* WHAT IS EXPECTED
The answer should contain only the lines from the beginning of the entries through the line that holds "6: (123, 258, 2.09)", given again exactly, with no pictures.

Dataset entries
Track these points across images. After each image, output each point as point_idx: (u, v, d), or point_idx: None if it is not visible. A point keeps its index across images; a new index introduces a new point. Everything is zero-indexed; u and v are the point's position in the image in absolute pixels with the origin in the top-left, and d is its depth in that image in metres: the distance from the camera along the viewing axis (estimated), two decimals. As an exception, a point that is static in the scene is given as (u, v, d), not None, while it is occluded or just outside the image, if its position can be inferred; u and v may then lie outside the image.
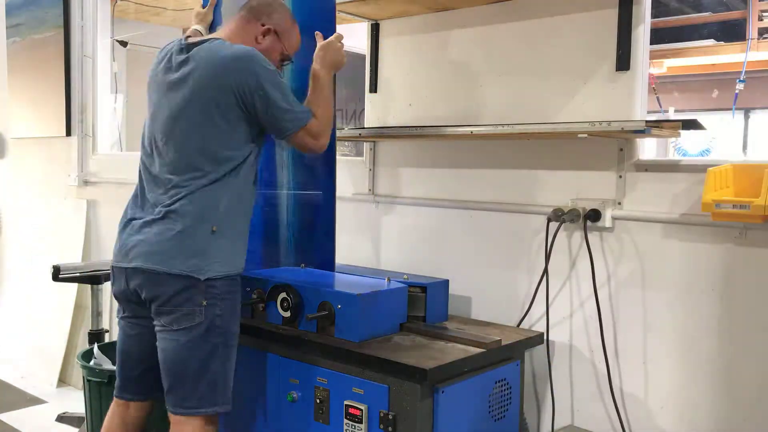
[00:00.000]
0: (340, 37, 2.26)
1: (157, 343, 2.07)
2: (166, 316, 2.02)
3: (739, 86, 4.12)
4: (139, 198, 2.15)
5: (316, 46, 2.26)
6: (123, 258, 2.09)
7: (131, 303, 2.15)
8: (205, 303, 2.00)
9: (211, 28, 2.47)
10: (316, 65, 2.19)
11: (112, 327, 4.03)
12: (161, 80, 2.12)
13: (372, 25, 2.87)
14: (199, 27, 2.45)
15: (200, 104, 2.02)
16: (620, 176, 2.26)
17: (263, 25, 2.16)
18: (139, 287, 2.06)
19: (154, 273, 2.00)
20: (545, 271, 2.39)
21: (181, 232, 2.00)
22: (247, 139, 2.07)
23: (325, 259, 2.53)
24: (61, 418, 3.57)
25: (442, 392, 1.95)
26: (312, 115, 2.09)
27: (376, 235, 2.89)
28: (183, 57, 2.08)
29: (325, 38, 2.26)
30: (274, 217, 2.58)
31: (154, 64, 2.19)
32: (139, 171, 2.19)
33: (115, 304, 4.21)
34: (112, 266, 2.15)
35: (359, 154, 3.17)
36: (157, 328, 2.06)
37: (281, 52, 2.20)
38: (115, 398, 2.25)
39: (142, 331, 2.16)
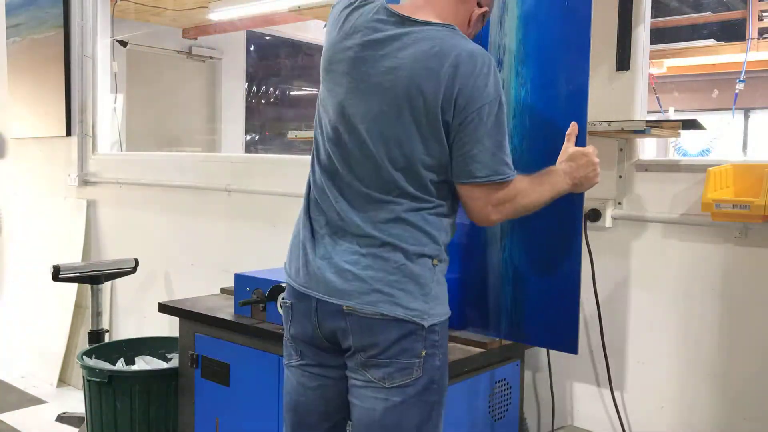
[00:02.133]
0: (596, 151, 1.80)
1: (354, 400, 1.66)
2: (377, 369, 1.61)
3: (739, 86, 4.11)
4: (332, 207, 1.67)
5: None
6: (315, 285, 1.65)
7: (319, 349, 1.71)
8: (424, 353, 1.61)
9: None
10: (560, 168, 1.76)
11: (112, 327, 4.03)
12: (360, 51, 1.63)
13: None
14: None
15: (417, 94, 1.57)
16: (620, 176, 2.26)
17: (480, 6, 1.72)
18: (342, 332, 1.63)
19: (368, 317, 1.60)
20: (545, 271, 2.39)
21: (404, 266, 1.60)
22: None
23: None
24: (61, 418, 3.57)
25: (442, 392, 1.95)
26: (512, 180, 1.61)
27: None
28: (399, 31, 1.60)
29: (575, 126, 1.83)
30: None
31: (345, 25, 1.66)
32: (322, 168, 1.70)
33: (116, 303, 4.22)
34: (295, 290, 1.69)
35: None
36: (357, 383, 1.65)
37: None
38: None
39: (325, 383, 1.73)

* OUTPUT BELOW
Track these points across images. After each image, output each point as point_idx: (u, v, d), or point_idx: None if it is not visible. A point keeps its index across images; a new index introduces a new point. Everything is zero-indexed; u and v are the point's position in the image in absolute pixels with the origin in the top-left, and d is its depth in that image in metres: the distance from the camera along the viewing axis (estimated), two decimals. As an exception, a point that is static in the scene is given as (u, v, d), not None, while it is occluded or just outside the image, if its position can be inferred; u and v may then lie outside the image.
[00:00.000]
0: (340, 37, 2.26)
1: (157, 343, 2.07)
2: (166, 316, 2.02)
3: (739, 86, 4.12)
4: (139, 198, 2.15)
5: (316, 46, 2.26)
6: (123, 258, 2.09)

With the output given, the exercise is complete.